The Speaker’s Unique Poetic Voice

Dickinson’s speakers are numerous and varied, but each exhibits a similar voice, or distinctive tone and style. Poets create speakers to literally speak their poems; while these speakers might share traits with their creators or might be based on real historical figures, ultimately they are fictional entities distinct from their writers. Frequently, Dickinson employs the first person, which lends her poems the immediacy of a dialogue between two people, the speaker and the reader. She sometimes aligns multiple speakers in one poem with the use of the plural personal pronoun we. The first-person singular and plural allow Dickinson to write about specific experiences in the world: her speakers convey distinct, subjective emotions and individual thoughts rather than objective, concrete truths. Readers are thus invited to compare their experiences, emotions, and thoughts with those expressed in Dickinson’s lyrics. By emphasizing the subjectivity, or individuality, of experience, Dickinson rails against those educational and religious institutions that attempt to limit individual knowledge and experience.

Read about the related theme of the subjective nature of reality in Virginia Woolf’s To the Lighthouse.

The Connection Between Sight and Self

For Dickinson, seeing is a form of individual power. Sight requires that the seer have the authority to associate with the world around her or him in meaningful ways and the sovereignty to act based on what she or he believes exists as opposed to what another entity dictates. In this sense, sight becomes an important expression of the self, and consequently the speakers in Dickinson’s poems value it highly. The horror that the speaker of “I heard a Fly buzz—when I died—” (465) experiences is attributable to her loss of eyesight in the moments leading up to her death. The final utterance, “I could not see to see” (16), points to the fact that the last gasp of life, and thus of selfhood, is concentrated on the desire to “see” more than anything else. In this poem, sight and self are so synonymous that the end of one (blindness) translates into the end of the other (death).

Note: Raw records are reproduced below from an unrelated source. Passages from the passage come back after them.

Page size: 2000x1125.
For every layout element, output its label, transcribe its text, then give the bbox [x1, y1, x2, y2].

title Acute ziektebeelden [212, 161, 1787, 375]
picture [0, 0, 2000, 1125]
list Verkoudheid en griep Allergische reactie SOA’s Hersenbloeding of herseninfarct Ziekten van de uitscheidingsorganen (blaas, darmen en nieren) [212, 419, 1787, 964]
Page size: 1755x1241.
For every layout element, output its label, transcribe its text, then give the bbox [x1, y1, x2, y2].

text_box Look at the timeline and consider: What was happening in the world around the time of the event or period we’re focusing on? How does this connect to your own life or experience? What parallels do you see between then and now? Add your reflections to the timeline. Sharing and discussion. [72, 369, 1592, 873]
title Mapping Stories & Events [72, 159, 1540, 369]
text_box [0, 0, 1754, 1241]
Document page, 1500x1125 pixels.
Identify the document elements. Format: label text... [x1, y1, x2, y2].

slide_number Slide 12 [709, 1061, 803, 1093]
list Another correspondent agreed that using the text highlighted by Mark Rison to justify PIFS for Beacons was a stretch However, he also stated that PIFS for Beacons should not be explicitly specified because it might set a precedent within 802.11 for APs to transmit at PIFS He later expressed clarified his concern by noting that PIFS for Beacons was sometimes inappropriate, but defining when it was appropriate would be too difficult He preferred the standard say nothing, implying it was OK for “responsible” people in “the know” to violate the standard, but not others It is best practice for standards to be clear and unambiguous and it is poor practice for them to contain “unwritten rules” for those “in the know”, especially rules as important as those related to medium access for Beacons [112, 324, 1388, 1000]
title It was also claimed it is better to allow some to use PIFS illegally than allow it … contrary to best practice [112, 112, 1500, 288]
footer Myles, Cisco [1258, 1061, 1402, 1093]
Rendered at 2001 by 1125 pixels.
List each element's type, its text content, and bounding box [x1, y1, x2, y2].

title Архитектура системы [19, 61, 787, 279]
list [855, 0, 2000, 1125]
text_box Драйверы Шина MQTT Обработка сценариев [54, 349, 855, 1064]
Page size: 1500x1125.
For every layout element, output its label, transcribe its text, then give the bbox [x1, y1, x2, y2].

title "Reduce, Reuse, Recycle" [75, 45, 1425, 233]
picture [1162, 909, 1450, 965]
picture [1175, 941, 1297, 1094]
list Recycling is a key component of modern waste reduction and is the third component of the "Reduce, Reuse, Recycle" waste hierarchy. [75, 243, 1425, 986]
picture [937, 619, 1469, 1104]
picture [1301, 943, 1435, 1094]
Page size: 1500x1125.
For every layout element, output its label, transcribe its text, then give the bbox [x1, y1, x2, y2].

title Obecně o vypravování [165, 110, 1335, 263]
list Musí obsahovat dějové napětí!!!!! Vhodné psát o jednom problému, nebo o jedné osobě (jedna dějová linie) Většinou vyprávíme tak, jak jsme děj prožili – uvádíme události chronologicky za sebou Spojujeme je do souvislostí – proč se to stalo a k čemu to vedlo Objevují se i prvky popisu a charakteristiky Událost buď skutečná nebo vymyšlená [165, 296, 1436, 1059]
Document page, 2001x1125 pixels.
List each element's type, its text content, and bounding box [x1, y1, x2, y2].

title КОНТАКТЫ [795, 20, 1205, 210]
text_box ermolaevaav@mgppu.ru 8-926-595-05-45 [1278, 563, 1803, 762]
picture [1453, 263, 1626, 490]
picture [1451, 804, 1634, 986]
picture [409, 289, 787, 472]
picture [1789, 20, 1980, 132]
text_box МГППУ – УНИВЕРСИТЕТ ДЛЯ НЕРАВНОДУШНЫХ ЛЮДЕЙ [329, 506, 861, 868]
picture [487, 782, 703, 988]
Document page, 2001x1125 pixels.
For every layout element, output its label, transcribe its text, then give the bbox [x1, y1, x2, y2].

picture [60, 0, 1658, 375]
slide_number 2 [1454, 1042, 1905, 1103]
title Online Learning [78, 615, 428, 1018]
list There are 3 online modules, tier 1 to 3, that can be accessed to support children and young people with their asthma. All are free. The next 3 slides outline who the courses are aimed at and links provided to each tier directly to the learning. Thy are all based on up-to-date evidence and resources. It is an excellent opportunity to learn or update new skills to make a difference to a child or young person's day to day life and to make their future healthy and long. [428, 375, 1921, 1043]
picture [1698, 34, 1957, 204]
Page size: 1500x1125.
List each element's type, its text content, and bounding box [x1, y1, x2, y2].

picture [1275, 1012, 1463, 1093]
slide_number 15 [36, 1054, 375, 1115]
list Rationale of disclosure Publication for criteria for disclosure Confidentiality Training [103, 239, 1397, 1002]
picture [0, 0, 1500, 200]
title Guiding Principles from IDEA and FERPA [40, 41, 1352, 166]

In other poems, sight and self seem literally fused, a connection that Dickinson toys with by playing on the sonic similarity of the words I and eye. This wordplay abounds in Dickinson’s body of work. It is used especially effectively in the third stanza of “The Soul selects her own Society—” (303), in which the speaker declares that she knows the soul, or the self. She commands the soul to choose one person from a great number of people and then “close the lids” of attention. In this poem, the “I” that is the soul has eyelike properties: closing the lids, an act that would prevent seeing, is tantamount to cutting off the “I” from the rest of society.